2. Brain led the AOGA executive to think AHA did not want to go to the police
Excerpt from Royal Commission Transcript88/Pg.93275, Testimony of Keith Ainge (AOGA executive) giving evidence that the executives at the AOGA executive meeting (22/12/1999) were unaware that AHA had been considering taking the matter to court.
Brian was the source of this view, even though Brian knew AHA was considering court proceedings (see above):
Q. Yes. So, first of all, you would accept that the meeting understood that Brian Houston had a conflict because the allegation was against his father; that’s right, isn’t it?
KA-A. Yes, we agreed that it was a difficult situation from that perspective.
Q. Well, that he had a conflict because the allegation was against his father?
A. I’ve already answered that question.
Q. I won’t go and find it again, but do you agree with that or not?
Q. And that you were relying on what Brian Houston said to you about the complainant not wanting it to go to the police; is that correct?
Q. And you had not had the matter assessed by an independent person?
A. That’s correct.
Q. And you had not had an independent person appointed to deal with the complainant?
A. That’s correct.
Q. On that basis, you determined that there was no need to refer the complaint to the police?
A. That’s correct.
It is reasonable to conclude that rather than gather more accurate information from victim AHA or Ps. Barbara Taylor, Brian continued to assert the notion of a one-off incident and to lie to get the outcomes he wanted.
It starts to make a lot more sense why Brian Houston sidelined Barbara Taylor and “conveniently” did not know he had to report his father to the police (which was mandatory).
It also makes sense why Brian, President of the AOGA, never officially documented any of his meetings with his father or anyone else in relation to his father’s crimes.
It makes sense why Brian convinced the AOGA executive that he was the ONLY person the victim wanted to speak to, as if Barbara Taylor did not exist.
It helps make sense of why Brian’s “Hillsong City Church” had trouble understanding their obligation and failure to report Frank’s discipline to the NSW Commission for Children and Young People, in 2000. The directive looked plain enough, as can be seen below:
Directive from NSW Commission for Children and Young People letter:
“..you have until 31 October to provide details to the Commission of employees against whom relevant disciplinary proceedings have been completed within the 5 years prior to the commencement of the employment screening legislation, ie; 3 July, 2000.”
It further makes sense why it took such a long time after Frank’s confession for Brian to reveal his father’s crimes to his congregation.

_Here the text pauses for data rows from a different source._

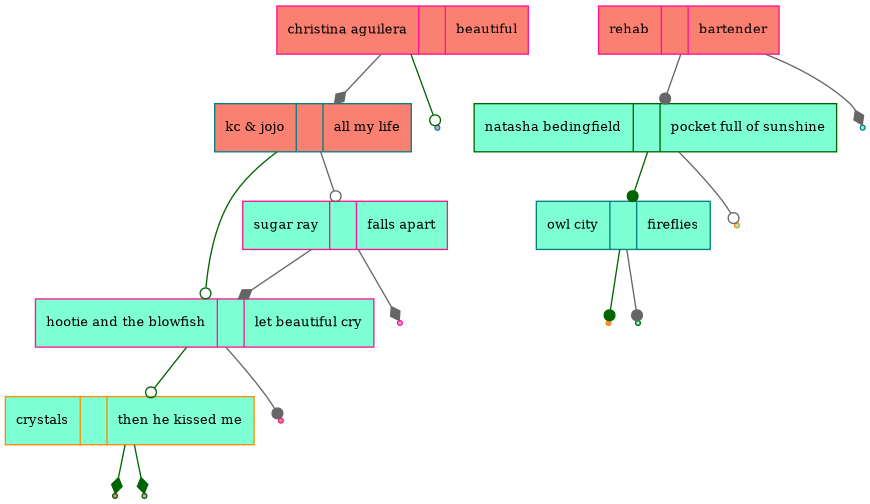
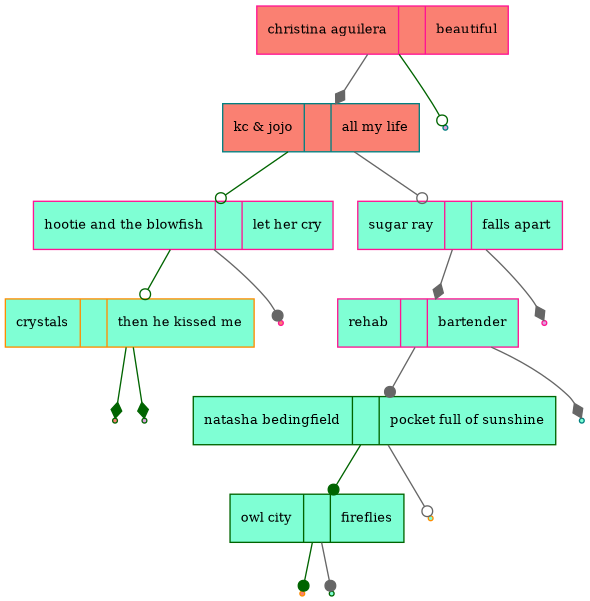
  digraph {
    ordering=out
    node [color=deeppink fillcolor=aquamarine fontsize=10 shape=point style=filled]
    edge [arrowhead=diamond color=gray40]
    n1 [fillcolor=salmon label="christina aguilera | |  beautiful" shape=record]
    n2 [color=teal fillcolor=salmon label="kc & jojo | |  all my life" shape=record]
    nullptr20 [color=teal fillcolor=plum]
-   n4 [label="hootie and the blowfish | |  let beautiful cry" shape=record]
+   n4 [label="hootie and the blowfish | |  let her cry" shape=record]
    n5 [label="sugar ray | |  falls apart" shape=record]
    n6 [color=darkorange label="crystals | |  then he kissed me" shape=record]
    nullptr23 [fillcolor=salmon]
-   n8 [fillcolor=salmon label="rehab | |  bartender" shape=record]
+   n8 [label="rehab | |  bartender" shape=record]
    nullptr28 [fillcolor=plum]
    nullptr21 [color=darkgreen fillcolor=salmon]
    nullptr22 [color=darkgreen fillcolor=plum]
    n12 [color=darkgreen label="natasha bedingfield | |  pocket full of sunshine" shape=record]
    nullptr27 [color=teal]
-   n14 [color=teal label="owl city | |  fireflies" shape=record]
+   n14 [color=darkgreen label="owl city | |  fireflies" shape=record]
    nullptr24 [color=darkorange]
    nullptr25 [color=darkorange fillcolor=salmon]
    nullptr26 [color=darkgreen]
    n1 -> n2
    n1 -> nullptr20 [arrowhead=odot color=darkgreen]
    n2 -> n4 [arrowhead=odot color=darkgreen]
    n2 -> n5 [arrowhead=odot]
    n4 -> n6 [arrowhead=odot color=darkgreen]
    n4 -> nullptr23 [arrowhead=dot]
-   n5 -> n4
+   n5 -> n8
    n5 -> nullptr28
    n6 -> nullptr21 [color=darkgreen]
    n6 -> nullptr22 [color=darkgreen]
    n8 -> n12 [arrowhead=dot]
    n8 -> nullptr27
    n12 -> n14 [arrowhead=dot color=darkgreen]
    n12 -> nullptr24 [arrowhead=odot]
    n14 -> nullptr25 [arrowhead=dot color=darkgreen]
    n14 -> nullptr26 [arrowhead=dot]
  }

At best Brian veiled Frank’s paedophilia as “a moral failure” to Hillsong Church, and that probably well after the additional New Zealand allegations at the end of 2000. The AHA matter was usually conflated with the NZ allegations and it wasn’t until rumours forced the AOGA to notify, again ambiguously, AOGA ministers about Frank’s “serious moral failure” in December 2001. Even then the ministers were instructed not to tell their congregations.
- “ignorant” of the rumours of his father in New Zealand before 1999 and
- “ignorant” of his fathers past
- “ignorant” of the extent of his father’s crime
- “ignorant” of his legal obligation (to report his father’s crime to police)
- “ignorant” about his conflict of interest
- “ignorant” of his church’s obligation to report Frank’s discipline to the Commission for Children and Young People
- “ignorant” of Barbara Taylor’s role and information, and possible assistance
- “ignorant” of the victim’s issues in having to deal directly with both perpetrator and of son of the perpetrator, both popular and powerful figures in the AOGA
- “ignorant” about how much damage he caused the victim/s, his institution and himself by not following procedure. He did not have to confront his father. He should have stepped aside. His actions were intentional.
- “ignorant” that making Frank’s abuse public may have encouraged others to come forward.
It seems that Brian Houston conveniently remained “ignorant” and had nothing written to expose the extent of his knowledge. As long as he knows his children aren’t touched – all other children and their families should be alright.